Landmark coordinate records
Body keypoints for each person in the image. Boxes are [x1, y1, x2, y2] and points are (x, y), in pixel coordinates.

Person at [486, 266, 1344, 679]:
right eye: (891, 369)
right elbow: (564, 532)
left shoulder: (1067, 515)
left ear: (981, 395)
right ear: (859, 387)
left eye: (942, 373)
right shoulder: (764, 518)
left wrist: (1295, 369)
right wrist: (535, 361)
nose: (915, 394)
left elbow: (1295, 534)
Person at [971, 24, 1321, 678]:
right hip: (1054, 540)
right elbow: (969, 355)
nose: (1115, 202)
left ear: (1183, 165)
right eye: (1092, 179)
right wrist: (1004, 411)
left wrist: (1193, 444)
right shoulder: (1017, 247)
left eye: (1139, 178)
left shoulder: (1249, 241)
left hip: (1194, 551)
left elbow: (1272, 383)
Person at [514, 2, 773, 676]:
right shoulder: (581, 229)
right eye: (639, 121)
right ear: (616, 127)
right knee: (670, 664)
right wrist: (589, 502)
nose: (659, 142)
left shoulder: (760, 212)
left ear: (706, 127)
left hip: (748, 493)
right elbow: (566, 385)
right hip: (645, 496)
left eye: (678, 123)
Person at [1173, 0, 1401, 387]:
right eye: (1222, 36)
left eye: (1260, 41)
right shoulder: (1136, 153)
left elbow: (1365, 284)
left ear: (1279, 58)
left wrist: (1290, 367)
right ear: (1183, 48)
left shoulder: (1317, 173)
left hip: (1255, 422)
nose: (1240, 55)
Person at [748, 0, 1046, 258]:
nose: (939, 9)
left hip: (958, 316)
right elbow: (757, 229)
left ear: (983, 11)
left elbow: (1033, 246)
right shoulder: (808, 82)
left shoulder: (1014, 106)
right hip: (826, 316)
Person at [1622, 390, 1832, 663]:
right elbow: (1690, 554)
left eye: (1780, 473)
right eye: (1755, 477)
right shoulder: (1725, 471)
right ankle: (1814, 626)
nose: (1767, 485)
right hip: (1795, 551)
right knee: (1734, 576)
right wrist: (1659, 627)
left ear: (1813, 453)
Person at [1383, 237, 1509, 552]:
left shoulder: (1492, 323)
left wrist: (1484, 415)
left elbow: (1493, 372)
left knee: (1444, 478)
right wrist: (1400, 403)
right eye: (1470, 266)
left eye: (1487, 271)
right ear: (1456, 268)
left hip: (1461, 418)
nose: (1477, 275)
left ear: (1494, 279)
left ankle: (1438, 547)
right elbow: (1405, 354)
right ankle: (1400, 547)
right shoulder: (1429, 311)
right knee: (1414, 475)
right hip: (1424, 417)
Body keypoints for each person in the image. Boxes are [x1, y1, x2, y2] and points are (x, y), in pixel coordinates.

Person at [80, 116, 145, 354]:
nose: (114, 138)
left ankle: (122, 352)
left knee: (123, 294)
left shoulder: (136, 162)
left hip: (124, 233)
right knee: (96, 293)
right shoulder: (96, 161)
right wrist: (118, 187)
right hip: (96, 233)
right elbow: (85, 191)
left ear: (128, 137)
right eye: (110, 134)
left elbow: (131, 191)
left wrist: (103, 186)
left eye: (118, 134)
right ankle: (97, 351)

--- WHAT YOU SHOULD DO ---
Show every line from the entries above in which "wrist" appears.

--- COMPLETED EXERCISE ---
left wrist: (1295, 369)
right wrist: (535, 361)
right wrist: (1004, 411)
left wrist: (1193, 444)
right wrist: (589, 502)
left wrist: (1290, 367)
right wrist: (1659, 627)
left wrist: (1484, 415)
right wrist: (1400, 403)
right wrist: (118, 187)
left wrist: (103, 186)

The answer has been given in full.